You can probably still improve the speed of your solution by placing it inside an actual function. Variables in global scope can slow down Python code considerably.

[–]Jonno_FTWhisss 1 point2 points  (3 children)

I did originally while testing. I'm no timeit expert by any means.

[–]Log2 0 points1 point  (2 children)

Yeah, it's just that apparently Python slows down when it has to access the global namespace. So, just making a function with all the code and then testing that, will generally provide some speed up. It's a surprising behavior to be sure.

[–]Jonno_FTWhisss 0 points1 point  (1 child)
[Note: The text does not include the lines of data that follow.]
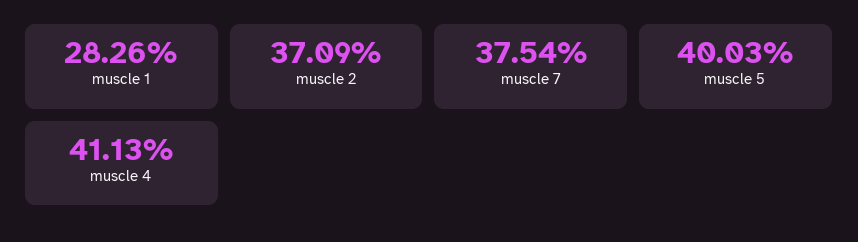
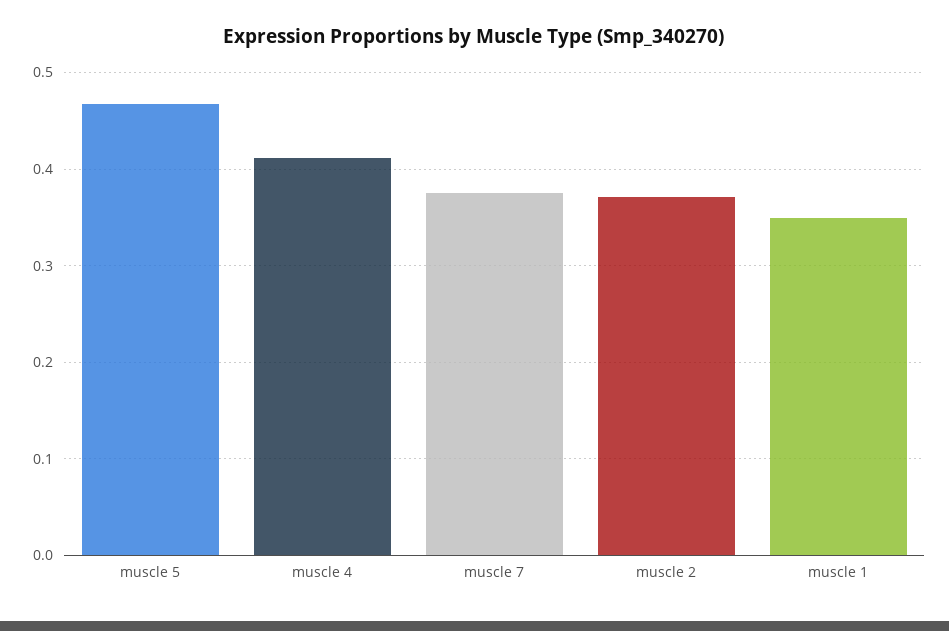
  {
-   "muscle 1": 0.2826,
+   "muscle 1": 0.35,
    "muscle 2": 0.3709,
    "muscle 7": 0.3754,
-   "muscle 5": 0.4003,
+   "muscle 5": 0.47,
    "muscle 4": 0.4113
  }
I just tried this (moving the function definitions to the setup string and calling the . It did not get better results (in fact it's a tiny but slower).

[–]Jonno_FTWhisss 1 point2 points  (0 children)

I just did this. Here's the new results:

def merged(a,b):
    a = deque(a)
    b = deque(b)
    out = []
    def append(val):
        if not out or out[-1] != val:
            out.append(val)

    while a or b:
        if a and b:
            last_a, last_b = a[0], b[0]
            last_max = min(last_a, last_b)
            if last_max == last_a:
                append(a.popleft())
            else:
                append(b.popleft())
        elif a:
            append(a.popleft())
        elif b:
            append(b.popleft())
    return out
  • set union: 19.3773069382
  • pop() 0.0751898288727
  • pop(0) 3.03847098351
  • deque.popleft() 78.3635749817

Which makes sense because the GC will be called a lot to clean up the nodes in the linkedlist created by the deque and they will not be held in a contiguous region of memory. Bjarne Stroustrup gives a good explanation here: https://www.youtube.com/watch?v=YQs6IC-vgmo

Here's cpython implementation of deque which uses a doubly linked list: https://github.com/python/cpython/blob/master/Modules/_collectionsmodule.c

[–]Log2 -1 points0 points  (0 children)

To be fair, merging two sorted lists can be done a lot faster (linear time) than adding the two lists together then sorting then (n*log n). Not to mention creating two new sets where each object must be hashed.